L'avantage du quinquennat a été de supprimer les cohabitations, mais son inconvénient a été de lier le sort du Président et de sa majorité. Élus et désavoués en même temps. Cette solidarité de fait constitue un facteur de crispation partisane, et serait à l'origine du clivage gauche-droite.

Je n'en suis pas convaincu, car ce clivage n'a pas commencé avec la Vème République. Il est simplement proportionnel au niveau de pouvoir du système institutionnel. Ce n'est, ni en renforçant ce pouvoir, ni en l'affaiblissant, que ce trait particulier de la vie politique française sera neutralisé. C'est un trait de caractère national, ou un trait culturel, comme on voudra***. 

Sceptique

*Le scrutin proportionnel garantit une représentation aux petits partis, et favorise les alliances de circonstance. Il n'empêche pas les conséquences des mouvements amples de l'opinion.

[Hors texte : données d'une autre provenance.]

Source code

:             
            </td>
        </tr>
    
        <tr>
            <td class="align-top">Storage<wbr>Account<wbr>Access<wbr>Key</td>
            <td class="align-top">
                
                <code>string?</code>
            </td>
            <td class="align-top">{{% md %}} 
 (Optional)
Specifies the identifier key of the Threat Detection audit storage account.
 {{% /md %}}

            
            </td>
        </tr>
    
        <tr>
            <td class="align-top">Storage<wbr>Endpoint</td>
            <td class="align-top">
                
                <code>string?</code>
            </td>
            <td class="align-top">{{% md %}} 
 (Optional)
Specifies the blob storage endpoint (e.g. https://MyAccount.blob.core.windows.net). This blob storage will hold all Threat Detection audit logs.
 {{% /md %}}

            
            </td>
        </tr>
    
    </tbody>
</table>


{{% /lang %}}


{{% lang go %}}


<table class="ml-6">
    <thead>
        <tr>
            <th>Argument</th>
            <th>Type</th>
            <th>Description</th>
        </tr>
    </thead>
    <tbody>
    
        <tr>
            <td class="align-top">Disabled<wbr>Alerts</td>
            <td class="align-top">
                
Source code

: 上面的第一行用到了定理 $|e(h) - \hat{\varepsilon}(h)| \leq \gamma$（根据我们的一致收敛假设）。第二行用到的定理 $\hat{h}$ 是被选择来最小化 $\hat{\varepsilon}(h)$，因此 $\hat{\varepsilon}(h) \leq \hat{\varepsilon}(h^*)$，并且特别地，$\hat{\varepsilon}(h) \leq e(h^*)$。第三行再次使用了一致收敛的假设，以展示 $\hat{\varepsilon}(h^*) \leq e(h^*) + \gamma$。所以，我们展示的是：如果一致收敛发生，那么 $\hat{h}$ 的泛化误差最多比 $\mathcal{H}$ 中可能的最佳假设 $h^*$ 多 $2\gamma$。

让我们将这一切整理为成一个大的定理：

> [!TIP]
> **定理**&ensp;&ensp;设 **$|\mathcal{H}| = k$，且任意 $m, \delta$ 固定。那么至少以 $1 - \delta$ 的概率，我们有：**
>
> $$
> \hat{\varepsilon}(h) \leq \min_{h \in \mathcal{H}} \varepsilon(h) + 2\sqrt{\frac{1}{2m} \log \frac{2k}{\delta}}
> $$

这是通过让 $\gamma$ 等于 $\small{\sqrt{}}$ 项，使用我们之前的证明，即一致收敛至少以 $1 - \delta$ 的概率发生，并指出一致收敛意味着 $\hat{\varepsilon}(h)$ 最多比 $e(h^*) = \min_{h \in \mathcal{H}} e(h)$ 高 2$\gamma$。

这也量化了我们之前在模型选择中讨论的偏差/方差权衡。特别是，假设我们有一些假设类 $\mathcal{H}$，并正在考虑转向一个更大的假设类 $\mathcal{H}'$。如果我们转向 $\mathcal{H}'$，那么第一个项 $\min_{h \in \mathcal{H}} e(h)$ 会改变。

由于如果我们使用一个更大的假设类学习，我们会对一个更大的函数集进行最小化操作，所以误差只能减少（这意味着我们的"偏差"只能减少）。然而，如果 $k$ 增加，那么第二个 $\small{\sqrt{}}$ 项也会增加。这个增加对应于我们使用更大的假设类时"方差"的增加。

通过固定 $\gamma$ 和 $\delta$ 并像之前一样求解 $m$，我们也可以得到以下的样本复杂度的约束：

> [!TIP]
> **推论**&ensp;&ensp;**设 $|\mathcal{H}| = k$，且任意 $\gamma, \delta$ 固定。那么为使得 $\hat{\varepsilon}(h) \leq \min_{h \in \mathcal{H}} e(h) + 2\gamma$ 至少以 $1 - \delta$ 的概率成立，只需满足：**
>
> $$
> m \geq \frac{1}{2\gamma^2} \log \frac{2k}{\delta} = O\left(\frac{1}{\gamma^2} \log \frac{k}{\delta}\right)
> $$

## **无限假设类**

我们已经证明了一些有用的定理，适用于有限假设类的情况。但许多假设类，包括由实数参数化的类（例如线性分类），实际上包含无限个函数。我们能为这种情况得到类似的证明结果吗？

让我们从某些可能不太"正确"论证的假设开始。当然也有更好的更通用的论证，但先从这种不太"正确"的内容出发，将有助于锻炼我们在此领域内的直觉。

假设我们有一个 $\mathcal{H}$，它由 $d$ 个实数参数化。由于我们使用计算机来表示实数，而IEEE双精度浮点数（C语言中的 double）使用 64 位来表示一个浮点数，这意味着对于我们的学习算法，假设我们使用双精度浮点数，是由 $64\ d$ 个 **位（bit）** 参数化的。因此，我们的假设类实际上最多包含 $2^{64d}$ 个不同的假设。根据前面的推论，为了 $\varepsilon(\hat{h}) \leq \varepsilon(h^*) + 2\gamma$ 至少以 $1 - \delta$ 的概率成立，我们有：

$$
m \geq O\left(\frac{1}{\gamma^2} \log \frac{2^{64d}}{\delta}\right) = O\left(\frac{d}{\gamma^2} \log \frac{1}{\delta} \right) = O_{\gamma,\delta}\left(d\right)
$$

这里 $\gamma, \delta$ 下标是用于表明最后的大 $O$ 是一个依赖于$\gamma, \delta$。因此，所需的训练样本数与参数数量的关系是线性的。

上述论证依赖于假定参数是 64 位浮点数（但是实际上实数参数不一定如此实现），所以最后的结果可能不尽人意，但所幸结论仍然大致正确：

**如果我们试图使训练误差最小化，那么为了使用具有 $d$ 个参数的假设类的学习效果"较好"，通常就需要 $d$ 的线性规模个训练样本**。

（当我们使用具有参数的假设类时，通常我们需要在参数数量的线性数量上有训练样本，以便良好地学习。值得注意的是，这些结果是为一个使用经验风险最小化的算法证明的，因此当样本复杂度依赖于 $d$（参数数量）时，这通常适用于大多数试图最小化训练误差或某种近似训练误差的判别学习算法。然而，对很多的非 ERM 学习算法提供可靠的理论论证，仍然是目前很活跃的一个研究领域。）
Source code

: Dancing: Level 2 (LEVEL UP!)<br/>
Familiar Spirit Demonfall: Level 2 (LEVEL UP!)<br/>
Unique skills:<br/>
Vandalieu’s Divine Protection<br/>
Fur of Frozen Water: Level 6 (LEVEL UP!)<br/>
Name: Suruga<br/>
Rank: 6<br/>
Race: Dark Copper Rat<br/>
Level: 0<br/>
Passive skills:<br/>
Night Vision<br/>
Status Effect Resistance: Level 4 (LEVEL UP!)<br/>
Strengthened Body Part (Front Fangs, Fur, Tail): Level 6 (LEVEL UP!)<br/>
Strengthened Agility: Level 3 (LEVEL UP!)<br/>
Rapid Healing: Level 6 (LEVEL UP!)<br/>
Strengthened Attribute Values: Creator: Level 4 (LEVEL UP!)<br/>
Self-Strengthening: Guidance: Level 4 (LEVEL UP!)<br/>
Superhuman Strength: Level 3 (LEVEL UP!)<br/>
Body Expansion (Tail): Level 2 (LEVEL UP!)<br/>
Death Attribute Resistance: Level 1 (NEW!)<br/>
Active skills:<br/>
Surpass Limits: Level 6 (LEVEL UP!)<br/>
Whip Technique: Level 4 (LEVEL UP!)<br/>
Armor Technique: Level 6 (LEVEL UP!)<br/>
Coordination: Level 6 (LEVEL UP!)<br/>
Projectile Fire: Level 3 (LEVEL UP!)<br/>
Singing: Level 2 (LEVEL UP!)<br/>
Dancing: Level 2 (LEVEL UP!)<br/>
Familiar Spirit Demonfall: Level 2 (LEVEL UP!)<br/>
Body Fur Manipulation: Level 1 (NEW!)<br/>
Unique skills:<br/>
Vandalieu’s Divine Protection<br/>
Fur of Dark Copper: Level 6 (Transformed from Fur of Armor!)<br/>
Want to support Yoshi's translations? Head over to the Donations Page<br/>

**En 1946, De Gaulle avait proposé une constitution garantissant l'efficacité de l'exécutif. Sous l'influence des autres partis, les électeurs refusèrent par référendum cette constitution, et De Gaulle démissionna. Une constitution, proche de celle de la IIIème, "parlementaire", fut proposée et acceptée. Ce fut la IVème République.

***Je doute de notre capacité à une vie démocratique pacifique, comme on peut l'observer dans la moitié nord de l'Union Européenne. Les récents événements de Nantes nous le rappellent.